Естественно, естественно, все так размыто и неясно! все сдвинуто и перемешано! все переложено страстями и порывами чистыми, и не очень чистыми, и очень нечистыми, и совсем, совсем нечистыми, нечестивыми даже! Но говорить все-таки приходится — да все и говорят. И мы скажем о некоем идеале, конечно, о некой экстреме, в свете приближающегося конца света — нет, нет, это в узком смысле, конца света великого русского литературного менталитета (мы не оговариваем всей суммы причин этого, далеко превосходящих узколитературную область их конкретной артикуляции).

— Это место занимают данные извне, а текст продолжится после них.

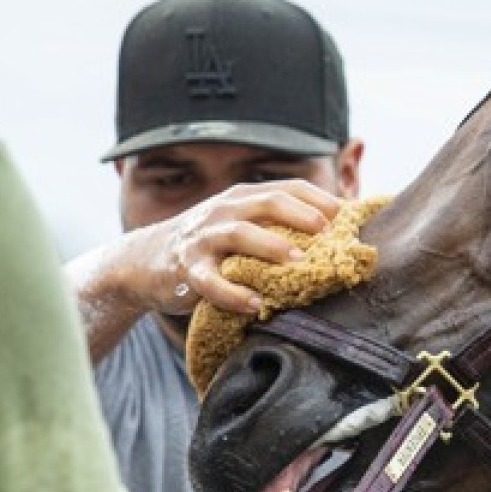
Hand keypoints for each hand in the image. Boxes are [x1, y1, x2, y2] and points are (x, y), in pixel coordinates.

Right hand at [126, 180, 341, 314]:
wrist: (145, 259)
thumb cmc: (212, 243)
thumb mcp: (242, 222)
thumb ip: (279, 223)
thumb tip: (338, 232)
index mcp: (244, 197)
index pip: (286, 187)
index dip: (317, 198)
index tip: (345, 214)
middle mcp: (225, 210)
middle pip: (266, 202)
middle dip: (300, 214)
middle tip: (327, 232)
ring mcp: (204, 237)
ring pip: (239, 234)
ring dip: (271, 247)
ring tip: (298, 263)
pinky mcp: (186, 269)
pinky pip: (210, 281)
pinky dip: (232, 293)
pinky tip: (254, 304)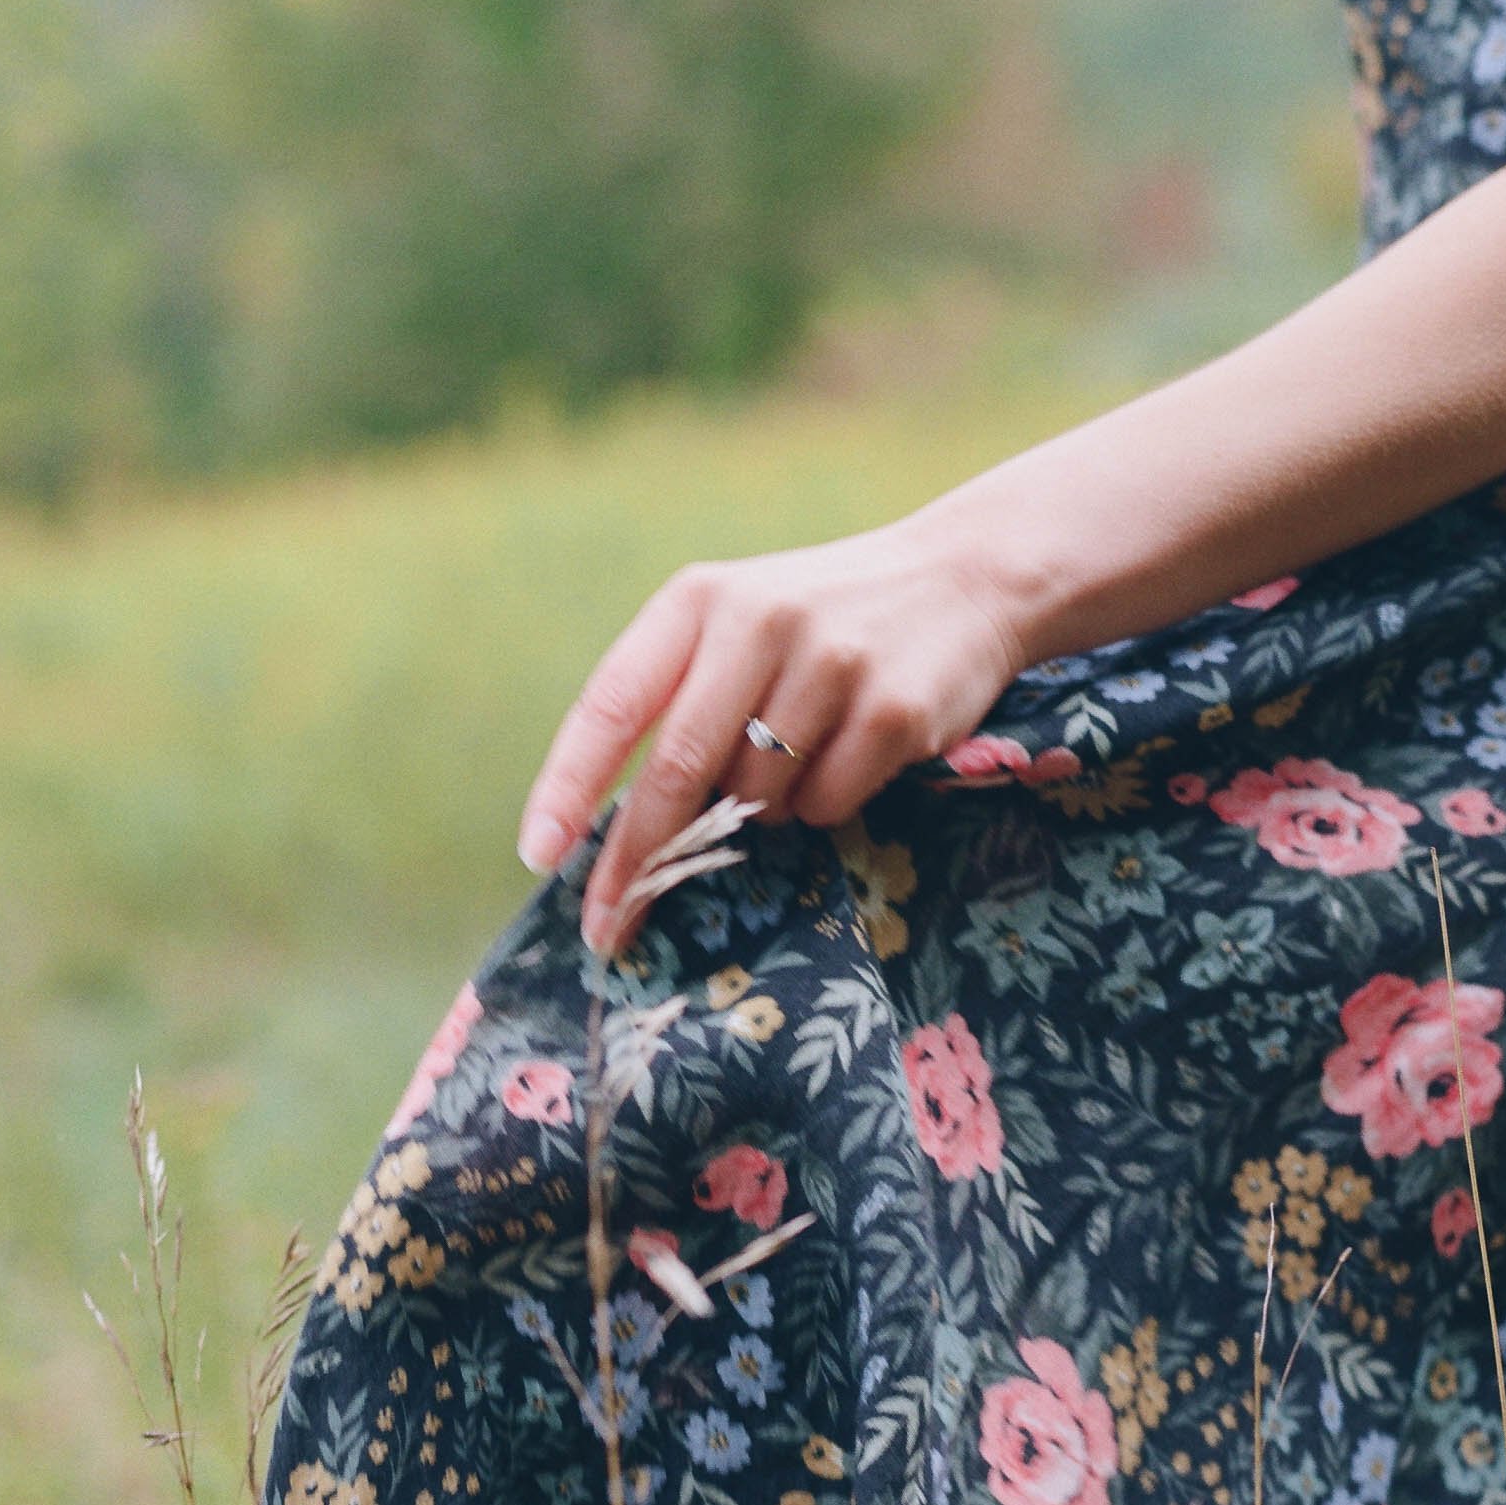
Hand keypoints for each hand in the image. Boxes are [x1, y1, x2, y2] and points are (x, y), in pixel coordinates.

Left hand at [518, 519, 1027, 954]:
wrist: (966, 579)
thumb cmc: (825, 623)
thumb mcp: (739, 627)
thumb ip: (681, 700)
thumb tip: (619, 833)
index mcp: (700, 599)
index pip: (613, 702)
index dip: (569, 784)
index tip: (539, 854)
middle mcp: (759, 620)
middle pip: (678, 771)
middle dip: (640, 859)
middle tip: (611, 925)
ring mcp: (832, 663)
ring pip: (758, 798)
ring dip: (761, 812)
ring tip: (799, 758)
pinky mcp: (894, 709)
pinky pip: (827, 805)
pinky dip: (825, 805)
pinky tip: (851, 755)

Но великий русский писатель уходит, вернее, всеписатель вместе с великим русским всечитателем. Он уходит, имя которому Пушкин-фантом-Достоевский, в сокращении ПФД (естественно, и другие тоже — Толстой, например, или Чехов, а что Лермонтов, нельзя? — можно! или нельзя Гоголь? — можно! или Горький? — можно! можно, но не будем усугублять, да и не уходят, а просто переходят в другую культурную нишу), так вот. Уходит ПФД, уходит. Мы смотрим вослед ему и говорим:
ПЕРЕПИСЫВАНИЕ МИРА: ТИПОЛОГИЯ КУЛЬТУРЫ
Вторая сакро-куляризация[53]
1990
В промежутке времени (а он для нынешних дней немалый — около двух лет) между заявлением мной темы «Вторая сакрализация» и получением тезисов данной конференции где-то произошла мутация названия во «Вторую секуляризацию». Однако же, по недолгом размышлении, я понял, что все происходящее само собой (как обычно это и бывает) имеет гораздо больший смысл, во всяком случае, гораздо точнее отражает происходящее со мной, как участником и персонажем «большого» культурного процесса. (Что-то вроде фрейдистских оговорок, оговорок в процессе культурного диалога). То есть сам процесс трансформации, легкость любого векторного обращения (неосознанно уложившаяся в типологически сходный процесс трансформации названия) гораздо более адекватны нынешнему подвешенному, деиерархизированному состоянию культуры и искусства, лишенному как оценочных, так и аксиологических предпочтений. Посему контаминация названий, отражая общее состояние, указывает также на два возможных (весьма и весьма эвристически-необязательных) пути разрешения ситуации (воспринимаемой как кризисная), две возможности, экстраполируемые в будущее как равновозможные. Равновозможность и неопределенность предположений (в отличие от неточной артикуляции очередных черт) суть свидетельство попытки угадывания принципиально иной структуры из пределов старого, завершающегося культурного менталитета. Попытка же описать сам этот менталитет как свершившийся и завершающийся, с его специфическими параметрами, историей становления и знаками исчерпанности, и явит на данный момент возможность понять хотя бы чего не надо ожидать.
53
Первая публикация: Wiener Slawisticher Almanach. 1994, Band 35. S. 298–305. Затем: Новое литературное обозрение. 1996. № 1. С. 224–229.